## BEGIN

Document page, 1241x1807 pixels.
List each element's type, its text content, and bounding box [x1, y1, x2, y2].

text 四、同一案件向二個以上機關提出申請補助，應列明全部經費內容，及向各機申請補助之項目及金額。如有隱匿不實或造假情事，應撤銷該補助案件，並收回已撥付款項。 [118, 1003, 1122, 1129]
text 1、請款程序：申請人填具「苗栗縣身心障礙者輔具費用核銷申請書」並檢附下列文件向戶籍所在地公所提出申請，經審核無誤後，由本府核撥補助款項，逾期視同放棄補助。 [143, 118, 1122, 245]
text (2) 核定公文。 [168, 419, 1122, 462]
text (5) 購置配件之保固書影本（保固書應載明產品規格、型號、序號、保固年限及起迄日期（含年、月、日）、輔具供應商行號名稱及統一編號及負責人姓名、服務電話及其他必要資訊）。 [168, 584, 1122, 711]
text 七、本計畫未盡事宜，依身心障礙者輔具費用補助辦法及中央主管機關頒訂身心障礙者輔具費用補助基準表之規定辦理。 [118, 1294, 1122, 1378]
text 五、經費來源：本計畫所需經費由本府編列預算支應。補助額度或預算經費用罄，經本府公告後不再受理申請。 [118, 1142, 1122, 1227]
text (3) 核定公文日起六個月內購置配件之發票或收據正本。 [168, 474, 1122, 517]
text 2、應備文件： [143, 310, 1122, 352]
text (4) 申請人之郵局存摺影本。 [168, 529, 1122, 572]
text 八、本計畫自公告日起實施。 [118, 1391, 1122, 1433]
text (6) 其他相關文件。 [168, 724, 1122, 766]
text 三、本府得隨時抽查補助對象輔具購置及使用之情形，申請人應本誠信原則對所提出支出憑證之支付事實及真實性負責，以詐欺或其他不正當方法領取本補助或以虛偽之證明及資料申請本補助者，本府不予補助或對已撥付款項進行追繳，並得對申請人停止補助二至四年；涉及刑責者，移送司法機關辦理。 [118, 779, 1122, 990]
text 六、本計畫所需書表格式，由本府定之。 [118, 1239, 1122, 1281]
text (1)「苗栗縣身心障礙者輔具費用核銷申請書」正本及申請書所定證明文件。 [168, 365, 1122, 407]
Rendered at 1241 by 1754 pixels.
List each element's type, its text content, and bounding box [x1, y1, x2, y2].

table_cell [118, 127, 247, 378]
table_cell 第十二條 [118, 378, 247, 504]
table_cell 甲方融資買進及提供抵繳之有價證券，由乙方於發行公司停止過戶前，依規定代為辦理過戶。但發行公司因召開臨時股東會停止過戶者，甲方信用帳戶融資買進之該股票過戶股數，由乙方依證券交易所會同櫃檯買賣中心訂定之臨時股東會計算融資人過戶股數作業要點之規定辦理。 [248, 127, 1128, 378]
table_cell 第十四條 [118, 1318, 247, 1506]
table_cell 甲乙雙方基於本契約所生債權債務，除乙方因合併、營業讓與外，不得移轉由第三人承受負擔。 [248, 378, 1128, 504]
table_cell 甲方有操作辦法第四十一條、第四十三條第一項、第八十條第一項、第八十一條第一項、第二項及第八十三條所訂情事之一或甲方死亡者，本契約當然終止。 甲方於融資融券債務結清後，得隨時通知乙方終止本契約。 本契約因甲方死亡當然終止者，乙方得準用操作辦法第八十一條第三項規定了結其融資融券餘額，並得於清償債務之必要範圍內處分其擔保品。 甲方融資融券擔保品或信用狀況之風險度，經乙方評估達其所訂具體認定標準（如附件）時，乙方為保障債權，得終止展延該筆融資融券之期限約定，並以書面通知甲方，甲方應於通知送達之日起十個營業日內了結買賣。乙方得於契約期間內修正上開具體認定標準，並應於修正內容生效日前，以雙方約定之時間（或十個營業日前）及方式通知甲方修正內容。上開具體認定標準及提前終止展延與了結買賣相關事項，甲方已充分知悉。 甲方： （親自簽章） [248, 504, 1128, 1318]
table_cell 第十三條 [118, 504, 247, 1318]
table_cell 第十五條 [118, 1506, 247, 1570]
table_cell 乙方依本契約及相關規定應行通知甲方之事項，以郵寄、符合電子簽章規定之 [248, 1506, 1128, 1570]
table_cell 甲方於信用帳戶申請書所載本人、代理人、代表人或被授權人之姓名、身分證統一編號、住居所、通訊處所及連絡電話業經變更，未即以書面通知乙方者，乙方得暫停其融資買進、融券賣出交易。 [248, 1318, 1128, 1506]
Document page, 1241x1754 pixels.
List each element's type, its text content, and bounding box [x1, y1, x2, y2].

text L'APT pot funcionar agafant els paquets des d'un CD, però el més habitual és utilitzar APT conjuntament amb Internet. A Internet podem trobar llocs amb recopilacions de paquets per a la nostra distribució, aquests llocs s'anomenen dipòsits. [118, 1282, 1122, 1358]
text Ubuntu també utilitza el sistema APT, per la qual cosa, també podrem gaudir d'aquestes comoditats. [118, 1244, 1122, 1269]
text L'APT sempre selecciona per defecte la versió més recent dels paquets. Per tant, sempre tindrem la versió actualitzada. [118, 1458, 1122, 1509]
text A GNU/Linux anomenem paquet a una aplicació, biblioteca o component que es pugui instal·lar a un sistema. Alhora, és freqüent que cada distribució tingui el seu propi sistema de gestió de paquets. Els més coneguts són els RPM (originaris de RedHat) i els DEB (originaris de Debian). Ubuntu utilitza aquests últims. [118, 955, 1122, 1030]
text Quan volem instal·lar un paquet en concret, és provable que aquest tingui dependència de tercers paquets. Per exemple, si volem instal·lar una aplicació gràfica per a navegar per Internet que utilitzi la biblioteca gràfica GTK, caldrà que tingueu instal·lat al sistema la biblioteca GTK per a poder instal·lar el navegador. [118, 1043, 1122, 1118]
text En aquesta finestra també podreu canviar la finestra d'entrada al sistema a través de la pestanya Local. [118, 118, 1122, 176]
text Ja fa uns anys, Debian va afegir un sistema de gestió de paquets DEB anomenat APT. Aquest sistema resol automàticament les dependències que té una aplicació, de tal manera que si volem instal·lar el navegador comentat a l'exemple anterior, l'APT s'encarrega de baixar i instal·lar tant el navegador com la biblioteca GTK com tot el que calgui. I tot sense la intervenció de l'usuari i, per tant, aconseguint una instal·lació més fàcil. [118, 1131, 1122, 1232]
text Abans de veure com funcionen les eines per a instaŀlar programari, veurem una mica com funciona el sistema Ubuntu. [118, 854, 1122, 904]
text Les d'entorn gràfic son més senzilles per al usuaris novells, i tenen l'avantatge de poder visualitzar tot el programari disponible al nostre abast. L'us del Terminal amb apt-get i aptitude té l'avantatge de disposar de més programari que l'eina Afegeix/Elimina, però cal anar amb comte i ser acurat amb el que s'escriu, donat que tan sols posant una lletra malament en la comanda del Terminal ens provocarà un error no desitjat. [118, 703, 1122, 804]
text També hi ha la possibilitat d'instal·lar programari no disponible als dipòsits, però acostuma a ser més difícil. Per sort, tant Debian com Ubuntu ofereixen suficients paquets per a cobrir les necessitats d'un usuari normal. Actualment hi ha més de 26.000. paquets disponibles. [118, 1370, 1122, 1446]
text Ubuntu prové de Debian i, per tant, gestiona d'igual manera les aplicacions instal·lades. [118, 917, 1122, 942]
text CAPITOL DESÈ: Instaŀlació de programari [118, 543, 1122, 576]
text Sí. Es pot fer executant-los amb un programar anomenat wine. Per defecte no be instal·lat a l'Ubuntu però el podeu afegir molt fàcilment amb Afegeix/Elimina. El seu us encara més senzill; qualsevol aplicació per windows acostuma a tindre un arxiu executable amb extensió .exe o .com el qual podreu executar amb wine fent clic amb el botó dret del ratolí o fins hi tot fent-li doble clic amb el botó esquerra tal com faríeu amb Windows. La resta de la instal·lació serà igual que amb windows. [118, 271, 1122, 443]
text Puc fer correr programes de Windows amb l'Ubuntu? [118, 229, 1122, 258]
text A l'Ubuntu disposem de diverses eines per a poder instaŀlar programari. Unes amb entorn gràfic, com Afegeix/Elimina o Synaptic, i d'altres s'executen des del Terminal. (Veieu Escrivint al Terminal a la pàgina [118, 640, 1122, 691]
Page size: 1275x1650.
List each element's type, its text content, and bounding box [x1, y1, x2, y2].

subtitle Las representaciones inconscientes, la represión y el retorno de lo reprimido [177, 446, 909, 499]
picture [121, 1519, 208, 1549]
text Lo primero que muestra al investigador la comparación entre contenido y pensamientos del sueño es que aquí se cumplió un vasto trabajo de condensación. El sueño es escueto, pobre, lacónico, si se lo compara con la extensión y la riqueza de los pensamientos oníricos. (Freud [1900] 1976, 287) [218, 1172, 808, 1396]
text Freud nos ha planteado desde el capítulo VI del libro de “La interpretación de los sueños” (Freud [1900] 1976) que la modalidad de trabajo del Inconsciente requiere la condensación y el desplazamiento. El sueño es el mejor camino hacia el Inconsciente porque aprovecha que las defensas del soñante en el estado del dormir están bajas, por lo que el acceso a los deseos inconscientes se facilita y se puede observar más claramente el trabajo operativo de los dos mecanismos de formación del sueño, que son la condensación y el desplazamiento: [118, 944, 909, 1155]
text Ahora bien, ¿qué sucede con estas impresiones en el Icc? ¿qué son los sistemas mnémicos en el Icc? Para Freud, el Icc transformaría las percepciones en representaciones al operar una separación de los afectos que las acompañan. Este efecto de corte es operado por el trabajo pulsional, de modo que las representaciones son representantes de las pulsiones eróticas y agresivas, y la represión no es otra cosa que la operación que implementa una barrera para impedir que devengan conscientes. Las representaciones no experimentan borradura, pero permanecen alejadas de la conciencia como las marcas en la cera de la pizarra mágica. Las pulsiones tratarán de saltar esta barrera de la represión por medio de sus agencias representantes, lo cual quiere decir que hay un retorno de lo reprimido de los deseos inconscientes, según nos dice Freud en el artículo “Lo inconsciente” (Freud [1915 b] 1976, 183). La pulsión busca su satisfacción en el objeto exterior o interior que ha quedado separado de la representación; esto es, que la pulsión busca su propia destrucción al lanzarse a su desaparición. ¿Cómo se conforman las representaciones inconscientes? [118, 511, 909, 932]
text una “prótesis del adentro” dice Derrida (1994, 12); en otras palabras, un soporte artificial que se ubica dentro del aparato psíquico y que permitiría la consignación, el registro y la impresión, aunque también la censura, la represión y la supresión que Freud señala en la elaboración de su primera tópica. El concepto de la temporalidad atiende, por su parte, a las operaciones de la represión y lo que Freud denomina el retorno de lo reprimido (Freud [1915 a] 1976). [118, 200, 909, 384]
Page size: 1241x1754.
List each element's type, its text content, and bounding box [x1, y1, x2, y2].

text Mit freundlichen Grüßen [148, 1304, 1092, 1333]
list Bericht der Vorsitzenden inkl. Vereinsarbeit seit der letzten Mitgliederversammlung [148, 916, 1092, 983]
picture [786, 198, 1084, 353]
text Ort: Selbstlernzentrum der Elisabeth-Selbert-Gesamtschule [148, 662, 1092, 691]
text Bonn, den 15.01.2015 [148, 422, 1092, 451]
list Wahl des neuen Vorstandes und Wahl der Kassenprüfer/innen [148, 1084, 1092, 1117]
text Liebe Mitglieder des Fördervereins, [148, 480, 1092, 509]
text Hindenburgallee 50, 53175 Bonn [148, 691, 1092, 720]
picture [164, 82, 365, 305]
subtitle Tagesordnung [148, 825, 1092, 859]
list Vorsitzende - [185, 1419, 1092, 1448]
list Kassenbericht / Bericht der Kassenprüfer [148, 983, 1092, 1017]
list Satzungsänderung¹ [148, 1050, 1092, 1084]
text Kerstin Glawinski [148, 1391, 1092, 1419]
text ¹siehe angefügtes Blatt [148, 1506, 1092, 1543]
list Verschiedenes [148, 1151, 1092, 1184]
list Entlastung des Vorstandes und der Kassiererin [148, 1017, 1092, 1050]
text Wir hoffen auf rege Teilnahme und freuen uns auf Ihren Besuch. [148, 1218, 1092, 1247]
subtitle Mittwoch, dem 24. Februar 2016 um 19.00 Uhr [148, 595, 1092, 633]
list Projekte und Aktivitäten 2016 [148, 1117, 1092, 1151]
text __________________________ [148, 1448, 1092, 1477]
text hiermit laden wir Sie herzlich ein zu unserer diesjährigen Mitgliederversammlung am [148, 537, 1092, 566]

## END

Instructions to follow
Rewrite everything from the line containing "text Mit freundlichen" down to the line containing "text Kerstin Glawinski", swapping "Tagesordnung" for "Ablauf" and keeping the rest unchanged.

Expected answer
text Mit freundlichen Grüßen [148, 1304, 1092, 1333]
list Bericht der Vorsitzenden inkl. Vereinsarbeit seit der letzten Mitgliederversammlung [148, 916, 1092, 983]
picture [786, 198, 1084, 353]
text Ort: Selbstlernzentrum der Elisabeth-Selbert-Gesamtschule [148, 662, 1092, 691]
text Bonn, den 15.01.2015 [148, 422, 1092, 451]
list Wahl des neuen Vorstandes und Wahl der Kassenprüfer/innen [148, 1084, 1092, 1117]
text Liebe Mitglieder des Fördervereins, [148, 480, 1092, 509]
text Hindenburgallee 50, 53175 Bonn [148, 691, 1092, 720]
picture [164, 82, 365, 305]
subtitle Ablauf [148, 825, 1092, 859]
list Vorsitzende - [185, 1419, 1092, 1448]
list Kassenbericht / Bericht der Kassenprüfer [148, 983, 1092, 1017]
list Satzungsänderung¹ [148, 1050, 1092, 1084]
text Kerstin Glawinski [148, 1391, 1092, 1419]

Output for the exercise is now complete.